Ternate, SerambiTimur– Sebuah mobil mikrolet dengan nomor polisi DG 1358 UW yang diduga digunakan sebagai penampung bahan bakar minyak (BBM) ludes terbakar di Kelurahan Maliaro, Kota Ternate, Rabu (25/12/2024), sekitar pukul 11.15 WIT. Kebakaran hebat ini juga menghanguskan satu unit mobil Avanza, sebuah kios, dan dua rumah di bagian depan.
Menurut kesaksian warga, kebakaran bermula dari mobil mikrolet yang menyimpan hingga 700 liter BBM dalam jeriken.
“Kebakaran ini bermula dari mobil mikrolet yang dijadikan tempat penampungan BBM. Kami masyarakat sangat tidak setuju dengan aktivitas ini karena bahayanya besar, apalagi dekat pemukiman,” ujar seorang warga yang enggan disebutkan namanya.
Pemilik mobil mikrolet diketahui bernama Iskandar. Aktivitas penampungan BBM ilegal ini dinilai menjadi penyebab utama insiden yang nyaris meluas ke permukiman.
Sekretaris Damkar Kota Ternate, Naim Safar, mengungkapkan pihaknya menerima laporan kebakaran sekitar pukul 11.10 WIT. Empat unit mobil pemadam dengan 20 personel diterjunkan ke lokasi, dibantu oleh TNI-Polri.

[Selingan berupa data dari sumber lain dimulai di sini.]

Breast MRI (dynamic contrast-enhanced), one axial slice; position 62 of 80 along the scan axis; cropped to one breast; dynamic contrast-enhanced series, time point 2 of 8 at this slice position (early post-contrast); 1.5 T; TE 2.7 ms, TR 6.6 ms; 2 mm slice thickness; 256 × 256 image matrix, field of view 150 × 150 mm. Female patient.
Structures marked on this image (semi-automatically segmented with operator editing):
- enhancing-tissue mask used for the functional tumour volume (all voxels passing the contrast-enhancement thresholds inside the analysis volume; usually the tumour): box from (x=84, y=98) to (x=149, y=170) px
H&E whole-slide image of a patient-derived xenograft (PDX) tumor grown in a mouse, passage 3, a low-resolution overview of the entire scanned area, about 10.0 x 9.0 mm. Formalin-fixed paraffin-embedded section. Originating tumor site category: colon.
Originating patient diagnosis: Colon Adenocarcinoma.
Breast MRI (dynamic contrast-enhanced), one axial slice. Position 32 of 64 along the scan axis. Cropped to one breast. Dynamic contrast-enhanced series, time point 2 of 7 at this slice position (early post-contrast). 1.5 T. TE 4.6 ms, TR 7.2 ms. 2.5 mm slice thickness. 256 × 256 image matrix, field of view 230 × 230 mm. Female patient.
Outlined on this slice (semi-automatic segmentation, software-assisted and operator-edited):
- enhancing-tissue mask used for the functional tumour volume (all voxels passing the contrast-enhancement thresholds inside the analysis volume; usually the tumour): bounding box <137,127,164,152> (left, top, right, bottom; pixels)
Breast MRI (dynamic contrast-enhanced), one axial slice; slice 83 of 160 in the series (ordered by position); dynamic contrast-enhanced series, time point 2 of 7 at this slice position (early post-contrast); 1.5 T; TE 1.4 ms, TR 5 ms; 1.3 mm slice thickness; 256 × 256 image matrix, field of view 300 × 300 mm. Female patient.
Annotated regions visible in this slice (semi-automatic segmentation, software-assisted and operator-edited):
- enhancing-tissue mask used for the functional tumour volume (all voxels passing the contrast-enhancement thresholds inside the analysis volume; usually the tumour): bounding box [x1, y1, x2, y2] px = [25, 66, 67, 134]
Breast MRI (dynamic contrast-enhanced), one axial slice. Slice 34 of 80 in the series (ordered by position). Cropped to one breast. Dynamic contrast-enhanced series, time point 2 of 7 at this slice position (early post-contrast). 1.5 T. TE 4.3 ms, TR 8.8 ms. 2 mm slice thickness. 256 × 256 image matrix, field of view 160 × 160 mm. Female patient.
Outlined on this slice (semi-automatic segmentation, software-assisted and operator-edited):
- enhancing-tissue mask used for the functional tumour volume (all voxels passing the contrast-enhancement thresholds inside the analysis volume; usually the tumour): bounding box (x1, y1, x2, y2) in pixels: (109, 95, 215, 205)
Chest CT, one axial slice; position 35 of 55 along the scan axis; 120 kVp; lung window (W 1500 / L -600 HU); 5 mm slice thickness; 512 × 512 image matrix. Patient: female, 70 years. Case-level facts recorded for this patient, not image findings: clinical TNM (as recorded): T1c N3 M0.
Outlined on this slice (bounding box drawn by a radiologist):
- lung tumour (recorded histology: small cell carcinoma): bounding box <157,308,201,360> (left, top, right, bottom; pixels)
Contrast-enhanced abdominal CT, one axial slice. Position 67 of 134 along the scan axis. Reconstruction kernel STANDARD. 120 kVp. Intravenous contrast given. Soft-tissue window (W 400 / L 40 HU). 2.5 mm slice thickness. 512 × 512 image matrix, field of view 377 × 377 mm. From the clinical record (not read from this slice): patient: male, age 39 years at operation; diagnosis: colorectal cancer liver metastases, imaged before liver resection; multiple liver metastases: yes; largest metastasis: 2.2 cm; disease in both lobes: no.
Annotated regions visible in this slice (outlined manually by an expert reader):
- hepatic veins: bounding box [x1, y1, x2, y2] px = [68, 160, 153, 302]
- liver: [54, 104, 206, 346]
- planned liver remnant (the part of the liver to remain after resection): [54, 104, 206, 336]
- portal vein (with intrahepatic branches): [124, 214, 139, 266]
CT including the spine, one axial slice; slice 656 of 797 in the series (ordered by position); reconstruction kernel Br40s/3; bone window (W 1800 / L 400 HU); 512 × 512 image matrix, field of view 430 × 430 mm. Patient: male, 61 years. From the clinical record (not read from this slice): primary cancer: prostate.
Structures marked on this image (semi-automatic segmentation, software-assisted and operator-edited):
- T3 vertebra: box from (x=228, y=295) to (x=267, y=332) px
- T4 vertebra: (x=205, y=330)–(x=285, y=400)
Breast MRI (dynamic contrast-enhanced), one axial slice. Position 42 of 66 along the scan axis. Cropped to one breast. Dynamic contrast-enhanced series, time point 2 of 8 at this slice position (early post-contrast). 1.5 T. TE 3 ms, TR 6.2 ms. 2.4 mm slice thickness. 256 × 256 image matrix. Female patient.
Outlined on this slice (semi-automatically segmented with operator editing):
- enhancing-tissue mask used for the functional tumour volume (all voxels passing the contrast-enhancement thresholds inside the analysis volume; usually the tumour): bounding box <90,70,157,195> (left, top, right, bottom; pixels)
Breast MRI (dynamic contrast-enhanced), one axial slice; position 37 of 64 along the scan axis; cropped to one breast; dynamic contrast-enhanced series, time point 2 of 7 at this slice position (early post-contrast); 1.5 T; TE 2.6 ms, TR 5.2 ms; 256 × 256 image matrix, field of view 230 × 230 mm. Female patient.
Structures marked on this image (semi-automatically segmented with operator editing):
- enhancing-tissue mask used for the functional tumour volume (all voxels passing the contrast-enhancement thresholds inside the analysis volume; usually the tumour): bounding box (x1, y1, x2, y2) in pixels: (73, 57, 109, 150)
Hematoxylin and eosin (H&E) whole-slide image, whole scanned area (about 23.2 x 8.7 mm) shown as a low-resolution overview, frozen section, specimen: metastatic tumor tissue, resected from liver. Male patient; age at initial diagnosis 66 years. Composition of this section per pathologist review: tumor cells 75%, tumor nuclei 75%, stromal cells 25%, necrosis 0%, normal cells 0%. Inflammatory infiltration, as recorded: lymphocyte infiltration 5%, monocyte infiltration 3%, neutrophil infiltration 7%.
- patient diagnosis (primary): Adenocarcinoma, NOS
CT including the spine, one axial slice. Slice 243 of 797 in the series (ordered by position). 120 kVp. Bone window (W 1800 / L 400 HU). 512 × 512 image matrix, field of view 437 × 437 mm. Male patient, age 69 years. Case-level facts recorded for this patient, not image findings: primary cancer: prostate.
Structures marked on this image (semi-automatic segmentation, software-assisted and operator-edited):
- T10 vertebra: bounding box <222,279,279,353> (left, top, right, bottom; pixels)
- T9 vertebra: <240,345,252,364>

“Kami sempat kesulitan memadamkan api karena bahan bakar yang memicu kobaran. Namun, Alhamdulillah tidak ada korban jiwa dalam kejadian ini,” kata Naim.
Hingga kini, kebakaran ini masih menyisakan trauma dan kekhawatiran di kalangan warga. Mereka berharap aktivitas penampungan BBM ilegal segera ditindak tegas oleh pihak berwenang.